Work instruction → Give an exact copy of every entry.

Collected data →
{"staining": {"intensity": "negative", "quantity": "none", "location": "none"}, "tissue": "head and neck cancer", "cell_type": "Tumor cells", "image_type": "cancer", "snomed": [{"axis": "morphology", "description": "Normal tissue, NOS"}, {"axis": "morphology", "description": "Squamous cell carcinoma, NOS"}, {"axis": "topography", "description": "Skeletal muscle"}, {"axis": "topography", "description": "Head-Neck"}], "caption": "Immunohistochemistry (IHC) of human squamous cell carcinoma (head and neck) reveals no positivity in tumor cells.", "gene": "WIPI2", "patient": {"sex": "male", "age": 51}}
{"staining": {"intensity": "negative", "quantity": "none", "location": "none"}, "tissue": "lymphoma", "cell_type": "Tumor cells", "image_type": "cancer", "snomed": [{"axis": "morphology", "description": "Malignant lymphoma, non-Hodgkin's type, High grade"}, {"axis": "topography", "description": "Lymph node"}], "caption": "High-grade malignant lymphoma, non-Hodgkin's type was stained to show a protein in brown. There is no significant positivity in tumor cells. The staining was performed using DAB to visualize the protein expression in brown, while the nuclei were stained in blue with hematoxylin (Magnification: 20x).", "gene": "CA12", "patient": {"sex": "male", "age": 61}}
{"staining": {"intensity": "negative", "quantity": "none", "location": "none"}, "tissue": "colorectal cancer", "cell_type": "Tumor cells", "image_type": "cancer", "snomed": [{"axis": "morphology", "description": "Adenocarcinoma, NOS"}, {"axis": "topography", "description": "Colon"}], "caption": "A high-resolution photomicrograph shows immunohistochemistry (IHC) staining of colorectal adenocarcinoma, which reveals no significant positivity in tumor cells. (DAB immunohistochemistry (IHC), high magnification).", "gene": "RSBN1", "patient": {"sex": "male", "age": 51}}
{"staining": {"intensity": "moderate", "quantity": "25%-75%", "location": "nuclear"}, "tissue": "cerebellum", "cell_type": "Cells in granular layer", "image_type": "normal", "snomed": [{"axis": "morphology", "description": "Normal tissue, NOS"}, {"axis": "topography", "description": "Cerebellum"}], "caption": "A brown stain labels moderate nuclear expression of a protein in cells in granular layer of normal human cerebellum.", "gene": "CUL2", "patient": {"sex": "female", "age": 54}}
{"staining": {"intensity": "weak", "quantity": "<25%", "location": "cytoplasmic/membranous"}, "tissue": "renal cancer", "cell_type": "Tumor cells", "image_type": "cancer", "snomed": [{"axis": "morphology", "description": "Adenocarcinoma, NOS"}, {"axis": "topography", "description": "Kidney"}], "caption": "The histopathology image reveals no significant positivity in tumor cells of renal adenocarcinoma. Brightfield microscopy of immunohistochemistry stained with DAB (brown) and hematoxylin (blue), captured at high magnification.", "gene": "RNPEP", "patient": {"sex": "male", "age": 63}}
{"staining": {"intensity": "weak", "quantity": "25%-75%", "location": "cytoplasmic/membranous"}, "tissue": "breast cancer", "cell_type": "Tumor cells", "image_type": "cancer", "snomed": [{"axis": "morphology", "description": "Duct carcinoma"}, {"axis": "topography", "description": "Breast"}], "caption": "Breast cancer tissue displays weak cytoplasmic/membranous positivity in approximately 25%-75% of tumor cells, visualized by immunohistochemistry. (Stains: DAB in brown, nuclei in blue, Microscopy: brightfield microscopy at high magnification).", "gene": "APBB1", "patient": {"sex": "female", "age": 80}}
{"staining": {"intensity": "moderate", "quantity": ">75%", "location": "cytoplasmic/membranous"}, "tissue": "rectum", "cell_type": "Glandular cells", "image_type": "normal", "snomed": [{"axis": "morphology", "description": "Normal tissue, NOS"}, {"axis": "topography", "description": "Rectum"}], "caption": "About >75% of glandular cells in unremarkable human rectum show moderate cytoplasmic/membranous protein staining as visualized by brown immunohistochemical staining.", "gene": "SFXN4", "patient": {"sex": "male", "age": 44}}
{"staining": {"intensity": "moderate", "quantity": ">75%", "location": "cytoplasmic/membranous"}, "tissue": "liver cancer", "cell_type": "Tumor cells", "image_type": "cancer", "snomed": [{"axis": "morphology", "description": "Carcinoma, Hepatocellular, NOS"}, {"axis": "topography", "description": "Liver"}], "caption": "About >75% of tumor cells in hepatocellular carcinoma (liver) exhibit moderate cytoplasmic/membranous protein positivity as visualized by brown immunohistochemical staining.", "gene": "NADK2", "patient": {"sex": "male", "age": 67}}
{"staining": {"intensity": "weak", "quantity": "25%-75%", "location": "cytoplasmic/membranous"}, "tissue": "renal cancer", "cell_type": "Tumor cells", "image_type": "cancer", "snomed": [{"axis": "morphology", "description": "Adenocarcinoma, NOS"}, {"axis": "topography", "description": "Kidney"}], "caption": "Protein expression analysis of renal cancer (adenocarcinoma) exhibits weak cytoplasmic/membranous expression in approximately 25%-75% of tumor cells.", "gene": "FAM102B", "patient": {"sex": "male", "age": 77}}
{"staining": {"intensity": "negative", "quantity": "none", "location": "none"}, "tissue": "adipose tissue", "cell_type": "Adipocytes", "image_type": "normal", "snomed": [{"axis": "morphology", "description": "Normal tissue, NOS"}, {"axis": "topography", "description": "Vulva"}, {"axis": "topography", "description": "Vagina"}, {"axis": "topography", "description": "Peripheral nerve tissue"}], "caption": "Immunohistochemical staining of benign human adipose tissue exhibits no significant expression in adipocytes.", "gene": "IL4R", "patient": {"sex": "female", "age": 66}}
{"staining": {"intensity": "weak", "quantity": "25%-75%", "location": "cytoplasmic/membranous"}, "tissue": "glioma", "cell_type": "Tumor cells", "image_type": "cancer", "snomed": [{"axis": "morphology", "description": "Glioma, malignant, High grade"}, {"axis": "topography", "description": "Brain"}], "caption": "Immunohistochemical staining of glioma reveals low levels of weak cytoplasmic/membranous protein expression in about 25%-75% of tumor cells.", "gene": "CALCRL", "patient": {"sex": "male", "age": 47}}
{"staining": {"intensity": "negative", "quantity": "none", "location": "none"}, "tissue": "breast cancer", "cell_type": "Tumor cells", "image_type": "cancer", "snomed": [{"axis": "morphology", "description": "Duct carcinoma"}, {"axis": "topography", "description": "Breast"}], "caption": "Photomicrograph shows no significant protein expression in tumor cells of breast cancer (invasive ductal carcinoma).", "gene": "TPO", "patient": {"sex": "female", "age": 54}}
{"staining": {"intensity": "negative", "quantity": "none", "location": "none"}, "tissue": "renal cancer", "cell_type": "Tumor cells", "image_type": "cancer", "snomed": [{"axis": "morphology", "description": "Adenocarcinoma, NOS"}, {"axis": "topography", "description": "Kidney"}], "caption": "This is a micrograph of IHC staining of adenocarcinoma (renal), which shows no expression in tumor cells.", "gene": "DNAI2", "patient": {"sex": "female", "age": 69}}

Task solution →
{"staining": {"intensity": "negative", "quantity": "none", "location": "none"}, "tissue": "head and neck cancer", "cell_type": "Tumor cells", "image_type": "cancer", "snomed": [{"axis": "morphology", "description": "Normal tissue, NOS"}, {"axis": "morphology", "description": "Squamous cell carcinoma, NOS"}, {"axis": "topography", "description": "Skeletal muscle"}, {"axis": "topography", "description": "Head-Neck"}], "caption": "Immunohistochemistry (IHC) of human squamous cell carcinoma (head and neck) reveals no positivity in tumor cells.", "gene": "WIPI2", "patient": {"sex": "male", "age": 51}}
{"staining": {"intensity": "negative", "quantity": "none", "location": "none"}, "tissue": "lymphoma", "cell_type": "Tumor cells", "image_type": "cancer", "snomed": [{"axis": "morphology", "description": "Malignant lymphoma, non-Hodgkin's type, High grade"}, {"axis": "topography", "description": "Lymph node"}], "caption": "High-grade malignant lymphoma, non-Hodgkin's type was stained to show a protein in brown. There is no significant positivity in tumor cells. The staining was performed using DAB to visualize the protein expression in brown, while the nuclei were stained in blue with hematoxylin (Magnification: 20x).", "gene": "CA12", "patient": {"sex": "male", "age": 61}}
{"staining": {"intensity": "negative", "quantity": "none", "location": "none"}, "tissue": "colorectal cancer", "cell_type": "Tumor cells", "image_type": "cancer", "snomed": [{"axis": "morphology", "description": "Adenocarcinoma, NOS"}, {"axis": "topography", "description": "Colon"}], "caption": "A high-resolution photomicrograph shows immunohistochemistry (IHC) staining of colorectal adenocarcinoma, which reveals no significant positivity in tumor cells. (DAB immunohistochemistry (IHC), high magnification).", "gene": "RSBN1", "patient": {"sex": "male", "age": 51}}
{"staining": {"intensity": "moderate", "quantity": "25%-75%", "location": "nuclear"}, "tissue": "cerebellum", "cell_type": "Cells in granular layer", "image_type": "normal", "snomed": [{"axis": "morphology", "description": "Normal tissue, NOS"}, {"axis": "topography", "description": "Cerebellum"}], "caption": "A brown stain labels moderate nuclear expression of a protein in cells in granular layer of normal human cerebellum.", "gene": "CUL2", "patient": {"sex": "female", "age": 54}}
{"staining": {"intensity": "weak", "quantity": "<25%", "location": "cytoplasmic/membranous"}, "tissue": "renal cancer", "cell_type": "Tumor cells", "image_type": "cancer", "snomed": [{"axis": "morphology", "description": "Adenocarcinoma, NOS"}, {"axis": "topography", "description": "Kidney"}], "caption": "The histopathology image reveals no significant positivity in tumor cells of renal adenocarcinoma. Brightfield microscopy of immunohistochemistry stained with DAB (brown) and hematoxylin (blue), captured at high magnification.", "gene": "RNPEP", "patient": {"sex": "male", "age": 63}}
{"staining": {"intensity": "weak", "quantity": "25%-75%", "location": "cytoplasmic/membranous"}, "tissue": "breast cancer", "cell_type": "Tumor cells", "image_type": "cancer", "snomed": [{"axis": "morphology", "description": "Duct carcinoma"}, {"axis": "topography", "description": "Breast"}], "caption": "Breast cancer tissue displays weak cytoplasmic/membranous positivity in approximately 25%-75% of tumor cells, visualized by immunohistochemistry. (Stains: DAB in brown, nuclei in blue, Microscopy: brightfield microscopy at high magnification).", "gene": "APBB1", "patient": {"sex": "female", "age": 80}}
{"staining": {"intensity": "moderate", "quantity": ">75%", "location": "cytoplasmic/membranous"}, "tissue": "rectum", "cell_type": "Glandular cells", "image_type": "normal", "snomed": [{"axis": "morphology", "description": "Normal tissue, NOS"}, {"axis": "topography", "description": "Rectum"}], "caption": "About >75% of glandular cells in unremarkable human rectum show moderate cytoplasmic/membranous protein staining as visualized by brown immunohistochemical staining.", "gene": "SFXN4", "patient": {"sex": "male", "age": 44}}
{"staining": {"intensity": "moderate", "quantity": ">75%", "location": "cytoplasmic/membranous"}, "tissue": "liver cancer", "cell_type": "Tumor cells", "image_type": "cancer", "snomed": [{"axis": "morphology", "description": "Carcinoma, Hepatocellular, NOS"}, {"axis": "topography", "description": "Liver"}], "caption": "About >75% of tumor cells in hepatocellular carcinoma (liver) exhibit moderate cytoplasmic/membranous protein positivity as visualized by brown immunohistochemical staining.", "gene": "NADK2", "patient": {"sex": "male", "age": 67}}
{"staining": {"intensity": "weak", "quantity": "25%-75%", "location": "cytoplasmic/membranous"}, "tissue": "renal cancer", "cell_type": "Tumor cells", "image_type": "cancer", "snomed": [{"axis": "morphology", "description": "Adenocarcinoma, NOS"}, {"axis": "topography", "description": "Kidney"}], "caption": "Protein expression analysis of renal cancer (adenocarcinoma) exhibits weak cytoplasmic/membranous expression in approximately 25%-75% of tumor cells.", "gene": "FAM102B", "patient": {"sex": "male", "age": 77}}
{"staining": {"intensity": "negative", "quantity": "none", "location": "none"}, "tissue": "adipose tissue", "cell_type": "Adipocytes", "image_type": "normal", "snomed": [{"axis": "morphology", "description": "Normal tissue, NOS"}, {"axis": "topography", "description": "Vulva"}, {"axis": "topography", "description": "Vagina"}, {"axis": "topography", "description": "Peripheral nerve tissue"}], "caption": "Immunohistochemical staining of benign human adipose tissue exhibits no significant expression in adipocytes.", "gene": "IL4R", "patient": {"sex": "female", "age": 66}}
{"staining": {"intensity": "weak", "quantity": "25%-75%", "location": "cytoplasmic/membranous"}, "tissue": "glioma", "cell_type": "Tumor cells", "image_type": "cancer", "snomed": [{"axis": "morphology", "description": "Glioma, malignant, High grade"}, {"axis": "topography", "description": "Brain"}], "caption": "Immunohistochemical staining of glioma reveals low levels of weak cytoplasmic/membranous protein expression in about 25%-75% of tumor cells.", "gene": "CALCRL", "patient": {"sex": "male", "age": 47}}
{"staining": {"intensity": "negative", "quantity": "none", "location": "none"}, "tissue": "breast cancer", "cell_type": "Tumor cells", "image_type": "cancer", "snomed": [{"axis": "morphology", "description": "Duct carcinoma"}, {"axis": "topography", "description": "Breast"}], "caption": "Photomicrograph shows no significant protein expression in tumor cells of breast cancer (invasive ductal carcinoma).", "gene": "TPO", "patient": {"sex": "female", "age": 54}}
{"staining": {"intensity": "negative", "quantity": "none", "location": "none"}, "tissue": "renal cancer", "cell_type": "Tumor cells", "image_type": "cancer", "snomed": [{"axis": "morphology", "description": "Adenocarcinoma, NOS"}, {"axis": "topography", "description": "Kidney"}], "caption": "This is a micrograph of IHC staining of adenocarcinoma (renal), which shows no expression in tumor cells.", "gene": "DNAI2", "patient": {"sex": "female", "age": 69}}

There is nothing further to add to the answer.